Then came 1979 and another shift. If you read the cabinet papers of the period (as I have), it is clear that Margaret Thatcher herself had few ideas about what she wanted to do apart from helping homeowners (read more in my book Broke), but the revolution had been brewed by Nigel Lawson and Geoffrey Howe and their young apparachiks, meeting in Howe’s flat in Vauxhall every Tuesday evening for some years before.
So, thanks to Trump and Brexit, the old order is now staggering again, and is probably fatally wounded, but neither administration in the USA or UK appears to have much idea about what to do instead. So where, I am asking myself, is the new philosophy going to emerge from?
There is no body of knowledge, or techniques, waiting in the corner of the Treasury ready to be picked up and enacted. As far as I know. Nor do we have long.
It seems likely that the markets will crash again in October (you read it here first, though the latest issue of Fortune carries the headline ‘The end is near!’). Trump is too backward to know what to do. So is the current UK government.

Study questions:
1. Answer these from the passage on economic policy:
(a) Where did Nigel Lawson and Geoffrey Howe meet, and on which evening of the week?
(b) What headline does the latest issue of Fortune carry?
(c) In which month does the writer expect the markets to crash again?
2. Go on with the passage on economic policy, starting after its final sentence.
The listing that comes next plays no part in this exercise.

Extracted entries:
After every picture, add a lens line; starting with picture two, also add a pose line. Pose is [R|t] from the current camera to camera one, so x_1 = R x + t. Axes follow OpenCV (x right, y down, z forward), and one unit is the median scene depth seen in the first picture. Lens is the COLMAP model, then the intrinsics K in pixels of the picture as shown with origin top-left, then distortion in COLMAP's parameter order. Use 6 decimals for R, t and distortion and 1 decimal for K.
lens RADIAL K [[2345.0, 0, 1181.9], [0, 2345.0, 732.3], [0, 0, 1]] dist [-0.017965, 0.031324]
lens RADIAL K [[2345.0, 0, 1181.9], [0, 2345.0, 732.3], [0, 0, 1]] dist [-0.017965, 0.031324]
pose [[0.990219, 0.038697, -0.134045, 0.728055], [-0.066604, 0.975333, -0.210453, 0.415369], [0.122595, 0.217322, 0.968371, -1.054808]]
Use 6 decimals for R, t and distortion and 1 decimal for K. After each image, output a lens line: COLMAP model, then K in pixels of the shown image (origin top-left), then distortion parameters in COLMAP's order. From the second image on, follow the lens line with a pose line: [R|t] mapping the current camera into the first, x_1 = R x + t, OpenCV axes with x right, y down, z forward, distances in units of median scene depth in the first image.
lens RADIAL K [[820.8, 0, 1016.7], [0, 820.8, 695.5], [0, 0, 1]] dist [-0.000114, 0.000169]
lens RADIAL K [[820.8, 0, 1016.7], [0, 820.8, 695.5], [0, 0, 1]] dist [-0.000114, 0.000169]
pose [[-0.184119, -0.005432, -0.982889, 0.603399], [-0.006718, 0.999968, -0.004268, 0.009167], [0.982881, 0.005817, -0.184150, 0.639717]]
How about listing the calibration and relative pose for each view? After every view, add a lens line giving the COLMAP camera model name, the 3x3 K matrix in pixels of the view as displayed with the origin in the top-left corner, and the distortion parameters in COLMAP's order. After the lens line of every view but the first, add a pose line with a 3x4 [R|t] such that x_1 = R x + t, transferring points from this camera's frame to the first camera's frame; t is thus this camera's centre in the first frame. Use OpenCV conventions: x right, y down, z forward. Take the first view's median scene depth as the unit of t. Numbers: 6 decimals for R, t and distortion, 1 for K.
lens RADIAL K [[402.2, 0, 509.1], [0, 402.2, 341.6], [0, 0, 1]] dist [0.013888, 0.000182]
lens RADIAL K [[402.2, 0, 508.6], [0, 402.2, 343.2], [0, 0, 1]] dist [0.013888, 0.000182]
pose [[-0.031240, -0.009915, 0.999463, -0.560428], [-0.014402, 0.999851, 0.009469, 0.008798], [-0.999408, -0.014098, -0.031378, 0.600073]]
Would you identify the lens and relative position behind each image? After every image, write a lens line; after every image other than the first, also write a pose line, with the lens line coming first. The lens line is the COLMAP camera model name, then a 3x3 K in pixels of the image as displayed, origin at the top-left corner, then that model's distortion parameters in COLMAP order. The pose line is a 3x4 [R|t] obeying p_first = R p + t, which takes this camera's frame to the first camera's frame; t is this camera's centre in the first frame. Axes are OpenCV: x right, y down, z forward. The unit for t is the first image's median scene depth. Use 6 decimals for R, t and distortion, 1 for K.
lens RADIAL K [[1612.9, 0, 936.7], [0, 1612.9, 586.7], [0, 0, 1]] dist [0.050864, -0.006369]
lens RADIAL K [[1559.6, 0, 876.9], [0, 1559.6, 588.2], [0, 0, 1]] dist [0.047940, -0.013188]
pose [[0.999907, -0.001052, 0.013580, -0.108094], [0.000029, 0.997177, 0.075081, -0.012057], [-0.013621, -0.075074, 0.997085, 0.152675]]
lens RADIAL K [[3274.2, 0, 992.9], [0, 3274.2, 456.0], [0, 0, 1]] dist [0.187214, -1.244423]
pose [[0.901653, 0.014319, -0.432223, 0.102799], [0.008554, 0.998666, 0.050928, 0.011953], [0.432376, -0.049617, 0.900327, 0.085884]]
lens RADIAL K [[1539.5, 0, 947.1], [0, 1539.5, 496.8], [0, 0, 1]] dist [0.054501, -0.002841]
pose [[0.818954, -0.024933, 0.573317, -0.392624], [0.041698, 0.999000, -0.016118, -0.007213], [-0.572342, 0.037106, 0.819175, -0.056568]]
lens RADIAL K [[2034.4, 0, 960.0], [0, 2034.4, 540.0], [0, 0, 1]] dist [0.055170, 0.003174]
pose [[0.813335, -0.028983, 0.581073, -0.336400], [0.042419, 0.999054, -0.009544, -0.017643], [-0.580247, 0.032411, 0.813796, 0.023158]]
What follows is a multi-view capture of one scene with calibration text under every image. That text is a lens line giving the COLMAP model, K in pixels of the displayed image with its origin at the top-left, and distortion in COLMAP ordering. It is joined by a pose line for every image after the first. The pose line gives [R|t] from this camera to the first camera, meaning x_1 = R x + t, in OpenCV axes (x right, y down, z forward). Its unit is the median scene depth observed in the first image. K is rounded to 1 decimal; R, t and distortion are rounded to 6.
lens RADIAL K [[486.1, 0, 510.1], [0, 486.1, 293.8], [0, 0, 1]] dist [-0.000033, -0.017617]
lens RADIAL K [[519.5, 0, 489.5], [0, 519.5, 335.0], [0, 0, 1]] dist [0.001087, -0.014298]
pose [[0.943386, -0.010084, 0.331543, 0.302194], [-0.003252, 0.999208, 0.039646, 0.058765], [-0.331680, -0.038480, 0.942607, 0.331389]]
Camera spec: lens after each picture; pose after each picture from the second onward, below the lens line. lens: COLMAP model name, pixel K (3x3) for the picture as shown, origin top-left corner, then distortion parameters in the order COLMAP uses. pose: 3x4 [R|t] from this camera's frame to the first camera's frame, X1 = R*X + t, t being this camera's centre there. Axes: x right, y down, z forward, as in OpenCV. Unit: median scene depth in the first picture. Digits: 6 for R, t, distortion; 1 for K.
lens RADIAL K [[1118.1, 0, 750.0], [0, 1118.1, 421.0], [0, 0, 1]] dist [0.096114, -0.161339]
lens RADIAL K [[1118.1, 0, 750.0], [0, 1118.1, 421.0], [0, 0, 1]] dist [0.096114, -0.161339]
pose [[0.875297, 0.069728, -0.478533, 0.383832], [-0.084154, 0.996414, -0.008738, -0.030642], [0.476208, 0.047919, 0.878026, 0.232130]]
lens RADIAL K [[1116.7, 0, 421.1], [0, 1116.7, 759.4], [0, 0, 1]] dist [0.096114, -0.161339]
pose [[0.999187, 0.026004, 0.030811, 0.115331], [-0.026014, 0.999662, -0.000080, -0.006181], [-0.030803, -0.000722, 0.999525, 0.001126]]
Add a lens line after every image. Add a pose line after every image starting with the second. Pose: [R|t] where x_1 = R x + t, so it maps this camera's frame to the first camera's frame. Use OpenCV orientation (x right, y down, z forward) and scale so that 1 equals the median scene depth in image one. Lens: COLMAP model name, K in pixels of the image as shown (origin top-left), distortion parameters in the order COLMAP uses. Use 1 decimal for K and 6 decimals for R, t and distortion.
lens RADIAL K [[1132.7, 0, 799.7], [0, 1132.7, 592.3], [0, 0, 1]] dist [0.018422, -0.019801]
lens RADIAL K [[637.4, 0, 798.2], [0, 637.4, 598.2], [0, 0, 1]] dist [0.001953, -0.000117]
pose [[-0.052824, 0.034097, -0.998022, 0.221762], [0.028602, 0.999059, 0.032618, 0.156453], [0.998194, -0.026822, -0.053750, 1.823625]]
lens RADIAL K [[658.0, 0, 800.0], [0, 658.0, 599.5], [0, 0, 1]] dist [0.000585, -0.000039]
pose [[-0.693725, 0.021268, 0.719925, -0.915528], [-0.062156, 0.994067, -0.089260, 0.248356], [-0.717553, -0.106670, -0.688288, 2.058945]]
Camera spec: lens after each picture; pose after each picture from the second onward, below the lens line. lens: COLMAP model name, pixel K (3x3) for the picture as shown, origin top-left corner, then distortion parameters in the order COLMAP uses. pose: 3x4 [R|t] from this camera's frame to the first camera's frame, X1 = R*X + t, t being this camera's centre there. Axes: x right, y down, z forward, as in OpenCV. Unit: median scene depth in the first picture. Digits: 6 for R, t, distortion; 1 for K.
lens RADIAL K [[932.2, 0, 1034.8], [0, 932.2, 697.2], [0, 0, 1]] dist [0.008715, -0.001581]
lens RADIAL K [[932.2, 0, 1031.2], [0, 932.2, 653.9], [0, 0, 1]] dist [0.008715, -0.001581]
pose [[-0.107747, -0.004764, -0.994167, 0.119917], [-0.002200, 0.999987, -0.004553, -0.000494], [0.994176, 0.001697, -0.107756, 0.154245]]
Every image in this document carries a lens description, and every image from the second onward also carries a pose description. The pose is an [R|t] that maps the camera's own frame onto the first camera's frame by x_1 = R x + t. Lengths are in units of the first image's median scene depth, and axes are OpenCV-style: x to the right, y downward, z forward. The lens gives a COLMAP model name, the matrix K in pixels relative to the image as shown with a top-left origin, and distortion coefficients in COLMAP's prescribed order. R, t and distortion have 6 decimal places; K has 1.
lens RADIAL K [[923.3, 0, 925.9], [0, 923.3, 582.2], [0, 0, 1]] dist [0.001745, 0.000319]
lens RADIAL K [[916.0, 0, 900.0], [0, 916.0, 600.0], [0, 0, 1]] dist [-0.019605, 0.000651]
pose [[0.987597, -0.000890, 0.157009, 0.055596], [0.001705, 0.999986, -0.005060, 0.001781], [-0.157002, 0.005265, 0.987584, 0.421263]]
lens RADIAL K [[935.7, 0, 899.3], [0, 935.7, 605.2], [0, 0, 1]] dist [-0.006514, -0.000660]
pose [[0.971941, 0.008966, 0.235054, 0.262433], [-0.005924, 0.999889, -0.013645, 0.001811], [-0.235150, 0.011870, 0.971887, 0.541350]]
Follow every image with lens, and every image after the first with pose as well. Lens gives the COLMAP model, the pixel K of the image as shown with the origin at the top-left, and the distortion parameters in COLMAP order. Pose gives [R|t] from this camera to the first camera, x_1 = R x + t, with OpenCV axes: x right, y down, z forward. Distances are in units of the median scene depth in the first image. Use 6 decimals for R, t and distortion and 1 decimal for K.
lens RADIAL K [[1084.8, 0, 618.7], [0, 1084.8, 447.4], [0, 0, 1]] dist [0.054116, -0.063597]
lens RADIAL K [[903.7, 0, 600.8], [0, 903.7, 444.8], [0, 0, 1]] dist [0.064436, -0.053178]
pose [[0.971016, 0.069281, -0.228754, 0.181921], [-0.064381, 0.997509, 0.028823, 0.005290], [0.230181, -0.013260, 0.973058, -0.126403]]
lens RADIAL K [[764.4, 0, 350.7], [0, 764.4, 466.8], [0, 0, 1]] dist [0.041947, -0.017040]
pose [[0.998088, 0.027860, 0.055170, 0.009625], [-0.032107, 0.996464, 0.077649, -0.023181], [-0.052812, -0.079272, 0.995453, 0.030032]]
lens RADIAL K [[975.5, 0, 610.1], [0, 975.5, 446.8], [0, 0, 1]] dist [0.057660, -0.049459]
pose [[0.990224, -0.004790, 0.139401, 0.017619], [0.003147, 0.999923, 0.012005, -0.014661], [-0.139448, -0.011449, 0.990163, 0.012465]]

Written answers:
1.
(a) In Howe's flat in Vauxhall, on Tuesday evenings.
(b) 'The end is near!'
(c) October.

2.
Otherwise, there is the exhausted remains of market fundamentalism, residing at the IEA and Cato Institute. There is the equally exhausted reheated thinking from 1945 wafting about. Neither is really going to cut the mustard, as they say.
Probably the only internationally recognised body of economic ideas which would stand the scrutiny are the ideas around inclusive growth – but these have mainly taken root in cities on both sides of the Atlantic, rather than governments.
It maybe that radicals and centrists would serve the future better, not by endlessly refighting the Brexit argument – but by making sure we have a body of ideas ready for when the roof falls in, sometime next year I expect. As I say, we don’t have very long.